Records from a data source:
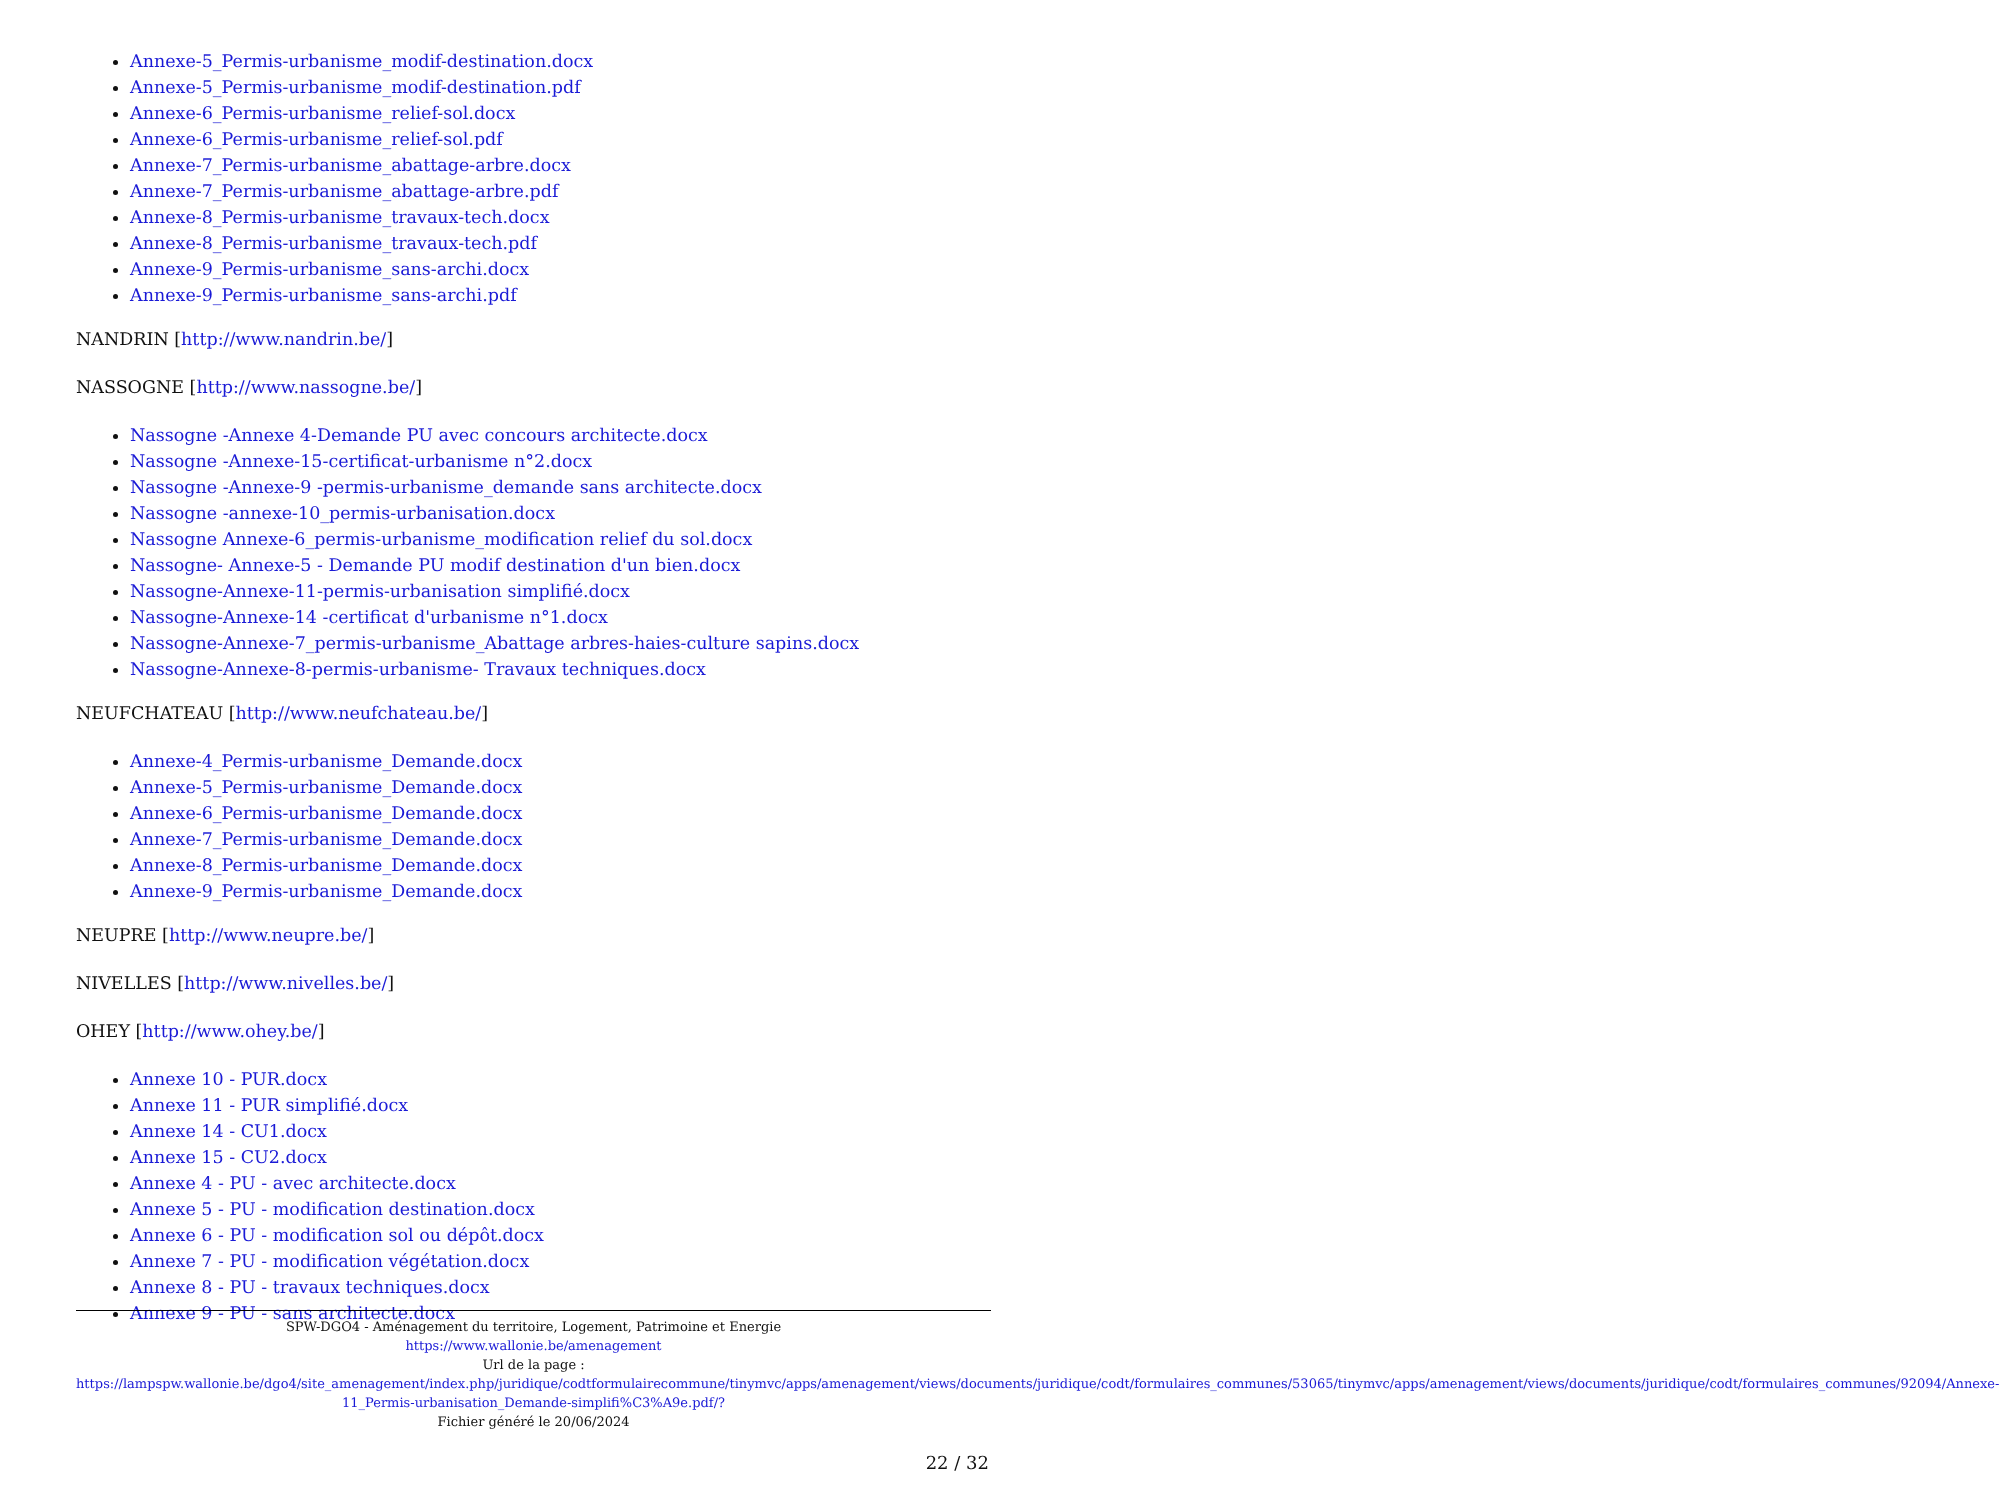Annexe-5_Permis-urbanisme_modif-destination.docx
Annexe-5_Permis-urbanisme_modif-destination.pdf
Annexe-6_Permis-urbanisme_relief-sol.docx
Annexe-6_Permis-urbanisme_relief-sol.pdf
Annexe-7_Permis-urbanisme_abattage-arbre.docx
Annexe-7_Permis-urbanisme_abattage-arbre.pdf
Annexe-8_Permis-urbanisme_travaux-tech.docx
Annexe-8_Permis-urbanisme_travaux-tech.pdf
Annexe-9_Permis-urbanisme_sans-archi.docx
Annexe-9_Permis-urbanisme_sans-archi.pdf
NANDRIN [http://www.nandrin.be/]
NASSOGNE [http://www.nassogne.be/]
Nassogne -Annexe 4-Demande PU avec concours architecte.docx
Nassogne -Annexe-15-certificat-urbanisme n°2.docx
Nassogne -Annexe-9 -permis-urbanisme_demande sans architecte.docx
Nassogne -annexe-10_permis-urbanisation.docx
Nassogne Annexe-6_permis-urbanisme_modification relief du sol.docx
Nassogne- Annexe-5 - Demande PU modif destination d'un bien.docx
Nassogne-Annexe-11-permis-urbanisation simplifié.docx
Nassogne-Annexe-14 -certificat d'urbanisme n°1.docx
Nassogne-Annexe-7_permis-urbanisme_Abattage arbres-haies-culture sapins.docx
Nassogne-Annexe-8-permis-urbanisme- Travaux techniques.docx
NEUFCHATEAU [http://www.neufchateau.be/]
Annexe-4_Permis-urbanisme_Demande.docx
Annexe-5_Permis-urbanisme_Demande.docx
Annexe-6_Permis-urbanisme_Demande.docx
Annexe-7_Permis-urbanisme_Demande.docx
Annexe-8_Permis-urbanisme_Demande.docx
Annexe-9_Permis-urbanisme_Demande.docx
NEUPRE [http://www.neupre.be/]
NIVELLES [http://www.nivelles.be/]
OHEY [http://www.ohey.be/]
Annexe 10 - PUR.docx
Annexe 11 - PUR simplifié.docx
Annexe 14 - CU1.docx
Annexe 15 - CU2.docx
Annexe 4 - PU - avec architecte.docx
Annexe 5 - PU - modification destination.docx
Annexe 6 - PU - modification sol ou dépôt.docx
Annexe 7 - PU - modification végétation.docx
Annexe 8 - PU - travaux techniques.docx
Annexe 9 - PU - sans architecte.docx
SPW-DGO4 - Aménagement du territoire, Logement, Patrimoine et Energie
https://www.wallonie.be/amenagement
Url de la page :
https://lampspw.wallonie.be/dgo4/site_amenagement/index.php/juridique/codtformulairecommune/tinymvc/apps/amenagement/views/documents/juridique/codt/formulaires_communes/53065/tinymvc/apps/amenagement/views/documents/juridique/codt/formulaires_communes/92094/Annexe-11_Permis-urbanisation_Demande-simplifi%C3%A9e.pdf/?
Fichier généré le 20/06/2024
22 / 32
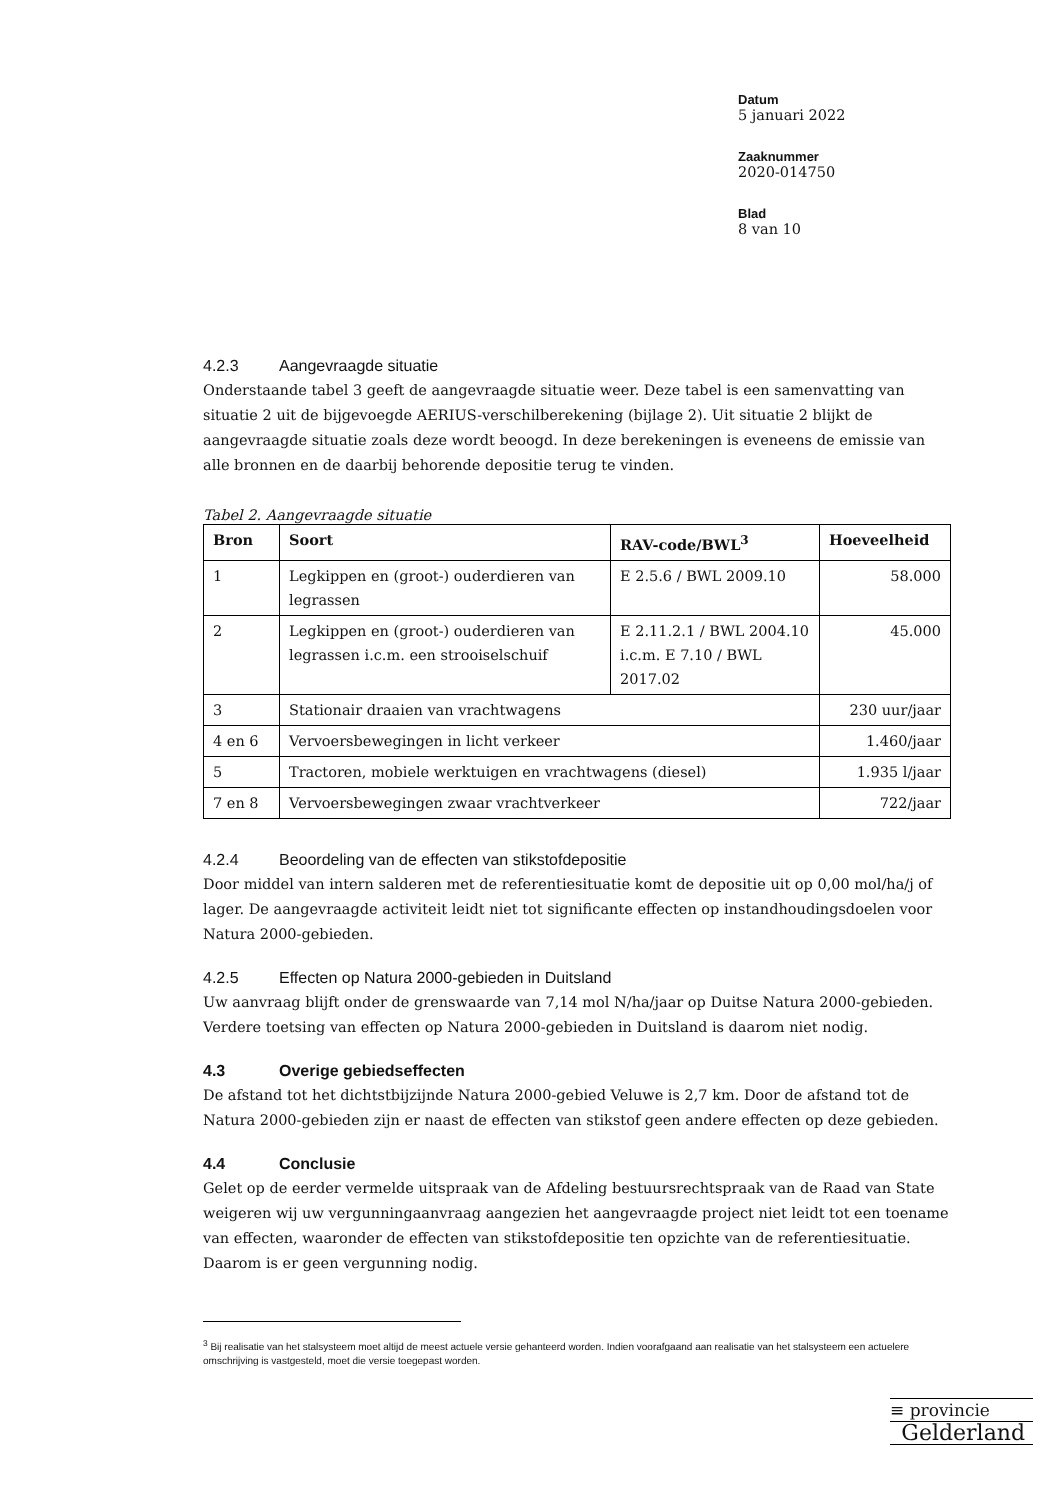Datum
5 januari 2022
Zaaknummer
2020-014750
Blad
8 van 10
4.2.3 Aangevraagde situatie
Onderstaande tabel 3 geeft de aangevraagde situatie weer. Deze tabel is een samenvatting van situatie 2 uit de bijgevoegde AERIUS-verschilberekening (bijlage 2). Uit situatie 2 blijkt de aangevraagde situatie zoals deze wordt beoogd. In deze berekeningen is eveneens de emissie van alle bronnen en de daarbij behorende depositie terug te vinden.
Tabel 2. Aangevraagde situatie
| Bron | Soort | RAV-code/BWL<sup>3</sup> | Hoeveelheid |
| --- | --- | --- | --- |
| 1 | Legkippen en (groot-) ouderdieren van legrassen | E 2.5.6 / BWL 2009.10 | 58.000 |
| 2 | Legkippen en (groot-) ouderdieren van legrassen i.c.m. een strooiselschuif | E 2.11.2.1 / BWL 2004.10 i.c.m. E 7.10 / BWL 2017.02 | 45.000 |
| 3 | Stationair draaien van vrachtwagens | | 230 uur/jaar |
| 4 en 6 | Vervoersbewegingen in licht verkeer | | 1.460/jaar |
| 5 | Tractoren, mobiele werktuigen en vrachtwagens (diesel) | | 1.935 l/jaar |
| 7 en 8 | Vervoersbewegingen zwaar vrachtverkeer | | 722/jaar |
4.2.4 Beoordeling van de effecten van stikstofdepositie
Door middel van intern salderen met de referentiesituatie komt de depositie uit op 0,00 mol/ha/j of lager. De aangevraagde activiteit leidt niet tot significante effecten op instandhoudingsdoelen voor Natura 2000-gebieden.
4.2.5 Effecten op Natura 2000-gebieden in Duitsland
Uw aanvraag blijft onder de grenswaarde van 7,14 mol N/ha/jaar op Duitse Natura 2000-gebieden. Verdere toetsing van effecten op Natura 2000-gebieden in Duitsland is daarom niet nodig.
4.3 Overige gebiedseffecten
De afstand tot het dichtstbijzijnde Natura 2000-gebied Veluwe is 2,7 km. Door de afstand tot de Natura 2000-gebieden zijn er naast de effecten van stikstof geen andere effecten op deze gebieden.
4.4 Conclusie
Gelet op de eerder vermelde uitspraak van de Afdeling bestuursrechtspraak van de Raad van State weigeren wij uw vergunningaanvraag aangezien het aangevraagde project niet leidt tot een toename van effecten, waaronder de effecten van stikstofdepositie ten opzichte van de referentiesituatie. Daarom is er geen vergunning nodig.
<sup>3</sup> Bij realisatie van het stalsysteem moet altijd de meest actuele versie gehanteerd worden. Indien voorafgaand aan realisatie van het stalsysteem een actuelere omschrijving is vastgesteld, moet die versie toegepast worden.
≡ provincie
Gelderland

Required work: Please print the entries above exactly. Skip every picture.

Task answer:
Annexe-5_Permis-urbanisme_modif-destination.docx
Annexe-5_Permis-urbanisme_modif-destination.pdf
Annexe-6_Permis-urbanisme_relief-sol.docx
Annexe-6_Permis-urbanisme_relief-sol.pdf
Annexe-7_Permis-urbanisme_abattage-arbre.docx
Annexe-7_Permis-urbanisme_abattage-arbre.pdf
Annexe-8_Permis-urbanisme_travaux-tech.docx
Annexe-8_Permis-urbanisme_travaux-tech.pdf
Annexe-9_Permis-urbanisme_sans-archi.docx
Annexe-9_Permis-urbanisme_sans-archi.pdf
NANDRIN [http://www.nandrin.be/]
NASSOGNE [http://www.nassogne.be/]
Nassogne -Annexe 4-Demande PU avec concours architecte.docx
Nassogne -Annexe-15-certificat-urbanisme n°2.docx
Nassogne -Annexe-9 -permis-urbanisme_demande sans architecte.docx
Nassogne -annexe-10_permis-urbanisation.docx
Nassogne Annexe-6_permis-urbanisme_modification relief du sol.docx
Nassogne- Annexe-5 - Demande PU modif destination d'un bien.docx
Nassogne-Annexe-11-permis-urbanisation simplifié.docx
Nassogne-Annexe-14 -certificat d'urbanisme n°1.docx
Nassogne-Annexe-7_permis-urbanisme_Abattage arbres-haies-culture sapins.docx
Nassogne-Annexe-8-permis-urbanisme- Travaux techniques.docx
NEUFCHATEAU [http://www.neufchateau.be/]
Annexe-4_Permis-urbanisme_Demande.docx
Annexe-5_Permis-urbanisme_Demande.docx
Annexe-6_Permis-urbanisme_Demande.docx
Annexe-7_Permis-urbanisme_Demande.docx
Annexe-8_Permis-urbanisme_Demande.docx
Annexe-9_Permis-urbanisme_Demande.docx
NEUPRE [http://www.neupre.be/]
NIVELLES [http://www.nivelles.be/]
OHEY [http://www.ohey.be/]
Annexe 10 - PUR.docx
Annexe 11 - PUR simplifié.docx
Annexe 14 - CU1.docx
Annexe 15 - CU2.docx
Annexe 4 - PU - avec architecte.docx
Annexe 5 - PU - modification destination.docx
Annexe 6 - PU - modification sol ou dépôt.docx
Annexe 7 - PU - modification végétation.docx
Annexe 8 - PU - travaux techniques.docx
Annexe 9 - PU - sans architecte.docx
SPW-DGO4 - Aménagement du territoire, Logement, Patrimoine et Energie
https://www.wallonie.be/amenagement
Url de la page :
https://lampspw.wallonie.be/dgo4/site_amenagement/index.php/juridique/codtformulairecommune/tinymvc/apps/amenagement/views/documents/juridique/codt/formulaires_communes/53065/tinymvc/apps/amenagement/views/documents/juridique/codt/formulaires_communes/92094/Annexe-11_Permis-urbanisation_Demande-simplifi%C3%A9e.pdf/?
Fichier généré le 20/06/2024
22 / 32
Datum
5 januari 2022
Zaaknummer
2020-014750
Blad
8 van 10
4.2.3 Aangevraagde situatie
Onderstaande tabel 3 geeft de aangevraagde situatie weer. Deze tabel is een samenvatting van situatie 2 uit de bijgevoegde AERIUS-verschilberekening (bijlage 2). Uit situatie 2 blijkt de aangevraagde situatie zoals deze wordt beoogd. In deze berekeningen is eveneens de emissie van alle bronnen en de daarbij behorende depositie terug te vinden.
Tabel 2. Aangevraagde situatie
| Bron | Soort | RAV-code/BWL<sup>3</sup> | Hoeveelheid |
| --- | --- | --- | --- |
| 1 | Legkippen en (groot-) ouderdieren van legrassen | E 2.5.6 / BWL 2009.10 | 58.000 |
| 2 | Legkippen en (groot-) ouderdieren van legrassen i.c.m. een strooiselschuif | E 2.11.2.1 / BWL 2004.10 i.c.m. E 7.10 / BWL 2017.02 | 45.000 |
| 3 | Stationair draaien van vrachtwagens | | 230 uur/jaar |
| 4 en 6 | Vervoersbewegingen in licht verkeer | | 1.460/jaar |
| 5 | Tractoren, mobiele werktuigen en vrachtwagens (diesel) | | 1.935 l/jaar |
| 7 en 8 | Vervoersbewegingen zwaar vrachtverkeer | | 722/jaar |
4.2.4 Beoordeling van de effecten van stikstofdepositie
Door middel van intern salderen met de referentiesituatie komt de depositie uit op 0,00 mol/ha/j of lager. De aangevraagde activiteit leidt niet tot significante effecten op instandhoudingsdoelen voor Natura 2000-gebieden.
4.2.5 Effecten op Natura 2000-gebieden in Duitsland
Uw aanvraag blijft onder de grenswaarde van 7,14 mol N/ha/jaar op Duitse Natura 2000-gebieden. Verdere toetsing van effecten op Natura 2000-gebieden in Duitsland is daarom niet nodig.
4.3 Overige gebiedseffecten
De afstand tot het dichtstbijzijnde Natura 2000-gebied Veluwe is 2,7 km. Door de afstand tot de Natura 2000-gebieden zijn er naast de effecten van stikstof geen andere effecten op deze gebieden.
4.4 Conclusie
Gelet op de eerder vermelde uitspraak van de Afdeling bestuursrechtspraak van de Raad van State weigeren wij uw vergunningaanvraag aangezien het aangevraagde project niet leidt tot een toename van effecten, waaronder de effecten van stikstofdepositie ten opzichte van de referentiesituatie. Daarom is er geen vergunning nodig.
<sup>3</sup> Bij realisatie van het stalsysteem moet altijd de meest actuele versie gehanteerd worden. Indien voorafgaand aan realisatie van het stalsysteem een actuelere omschrijving is vastgesteld, moet die versie toegepast worden.
≡ provincie
Gelderland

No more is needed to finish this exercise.